Nadine Atkinson-Flowers, Guest Writer
We are all still basking in the euphoria of the Olympic success of Jamaica's athletes with twelve medals to our credit. This is our best showing ever at the Olympics, a fitting 50th birthday present.
The athletes who have all made us proud have been congratulated in print and in the electronic media. Their images and names have been splashed across exercise books, newspapers, armbands, clothes and everything in between, and more often than not, for sale and without their permission, and with them not reaping any of the profits.
As such, it is an opportune time to examine the intellectual property rights related to this area.
The basic proposition here is that the athletes have an intrinsic right to the exclusive use of their images, identity and likeness.
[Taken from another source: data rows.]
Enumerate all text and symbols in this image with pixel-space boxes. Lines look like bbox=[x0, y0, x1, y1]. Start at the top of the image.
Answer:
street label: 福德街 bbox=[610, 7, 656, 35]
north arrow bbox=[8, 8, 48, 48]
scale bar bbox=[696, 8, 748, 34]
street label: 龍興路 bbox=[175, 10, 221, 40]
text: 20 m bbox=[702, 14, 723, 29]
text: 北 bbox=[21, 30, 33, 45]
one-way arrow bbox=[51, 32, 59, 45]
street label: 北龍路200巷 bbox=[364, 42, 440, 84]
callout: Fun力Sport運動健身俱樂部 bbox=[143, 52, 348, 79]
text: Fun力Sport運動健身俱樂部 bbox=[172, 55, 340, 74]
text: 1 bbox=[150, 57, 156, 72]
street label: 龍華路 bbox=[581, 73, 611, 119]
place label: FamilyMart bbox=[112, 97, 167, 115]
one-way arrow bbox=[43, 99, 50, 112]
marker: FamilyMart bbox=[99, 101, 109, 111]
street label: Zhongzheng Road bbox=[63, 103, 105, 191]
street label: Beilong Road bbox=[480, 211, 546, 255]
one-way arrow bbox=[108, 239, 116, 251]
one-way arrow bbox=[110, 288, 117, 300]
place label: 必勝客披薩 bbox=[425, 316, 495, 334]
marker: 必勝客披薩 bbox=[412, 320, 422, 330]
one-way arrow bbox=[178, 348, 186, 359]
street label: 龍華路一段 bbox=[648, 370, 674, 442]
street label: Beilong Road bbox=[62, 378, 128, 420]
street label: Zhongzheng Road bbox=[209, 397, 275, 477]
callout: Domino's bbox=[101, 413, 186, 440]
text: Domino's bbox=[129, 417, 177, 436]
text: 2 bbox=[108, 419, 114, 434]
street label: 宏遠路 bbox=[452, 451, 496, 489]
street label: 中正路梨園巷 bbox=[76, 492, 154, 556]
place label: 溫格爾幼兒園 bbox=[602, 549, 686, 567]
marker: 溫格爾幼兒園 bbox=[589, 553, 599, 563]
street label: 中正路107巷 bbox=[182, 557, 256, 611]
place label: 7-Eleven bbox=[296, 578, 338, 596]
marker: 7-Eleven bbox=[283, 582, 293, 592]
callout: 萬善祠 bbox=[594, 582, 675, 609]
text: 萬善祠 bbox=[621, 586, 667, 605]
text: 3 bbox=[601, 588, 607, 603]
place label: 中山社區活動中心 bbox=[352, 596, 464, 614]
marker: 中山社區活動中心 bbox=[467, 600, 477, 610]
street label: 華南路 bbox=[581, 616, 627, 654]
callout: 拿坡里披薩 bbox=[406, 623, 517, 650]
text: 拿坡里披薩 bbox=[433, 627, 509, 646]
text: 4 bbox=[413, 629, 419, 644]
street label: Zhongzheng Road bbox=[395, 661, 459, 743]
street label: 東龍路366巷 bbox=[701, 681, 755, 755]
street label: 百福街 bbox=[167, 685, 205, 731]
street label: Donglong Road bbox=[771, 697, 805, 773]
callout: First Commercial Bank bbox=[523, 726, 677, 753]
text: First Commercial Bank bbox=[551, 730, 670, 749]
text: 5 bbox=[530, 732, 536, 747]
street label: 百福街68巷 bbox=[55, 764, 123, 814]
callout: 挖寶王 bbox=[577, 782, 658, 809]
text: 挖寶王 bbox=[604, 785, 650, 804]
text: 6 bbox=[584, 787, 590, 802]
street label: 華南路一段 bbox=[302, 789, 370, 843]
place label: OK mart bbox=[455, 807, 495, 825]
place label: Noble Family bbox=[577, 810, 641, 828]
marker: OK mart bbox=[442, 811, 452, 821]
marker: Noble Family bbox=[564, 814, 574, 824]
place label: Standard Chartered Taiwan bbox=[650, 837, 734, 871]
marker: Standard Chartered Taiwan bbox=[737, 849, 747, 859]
This translates into them being entitled to benefit financially from the commercial use or exploitation of their photographs/likeness and name.
Athletes should be aware of the possibility of their images and names being literally hijacked by others for their own commercial benefit.
The case law suggests that the court is not averse to recognising that a person of some renown or celebrity status has the right to the exclusive use of his image and likeness. So this translates to such a person exploiting his name and image for his own financial gain.
It would be wise for the athletes to immediately proceed to register trademarks under the Trademark Act and to protect themselves and in turn secure future earnings.
The Trademark Act states that a trademark must be capable of graphical representation and must be distinguishable. As such, the face of an athlete along with his name and signature, it is posited, could be registered with sufficient distinguishing features to ensure that it would not be rejected by the Jamaica Intellectual Property Organisation (JIPO).
The athlete should take steps to procure international registration as well, especially in those countries most likely to exploit and make financial gain at the expense of our athletes.
The trademark owner must specify the goods and or services for which registration is sought. Since the Act provides well over 40 classes, athletes/trademark owners should consider registering as many classes as they intend to use in the future to explore potential business opportunities.
After JIPO has accepted the trademark, it is published in the Trade Mark Journal and such publication is deemed as notice to the world. If the trademark is later infringed, the defendant cannot use the defence that he did not know that it was registered and had an owner, the court will look to the publication as sufficient notice.
Of course, since the trademark is property, it can be licensed to third parties. In such cases, as the athlete-trademark owner seeks to capitalise financially on his success, he should consider entering into contractual arrangements for the reproduction of his likeness on to the myriad of goods that are being produced in any event.
As regards the Internet and social media, it is crucial that athletes are alert to possible infringements. Cyber domain squatting is a serious issue and the athlete-trademark owner should move swiftly to register his domain name using his given names and any nickname before others do.
Otherwise, they may have to go the route of litigation to retrieve their own names from unscrupulous persons trying to profit from their celebrity status.
Pictures of the athletes are available even as they are competing and so, they must be live to any misuse of their images, and literally become their own policing officers.
In short, these athletes must recognise that they are actually brands and use the various laws that are available for their individual brand protection.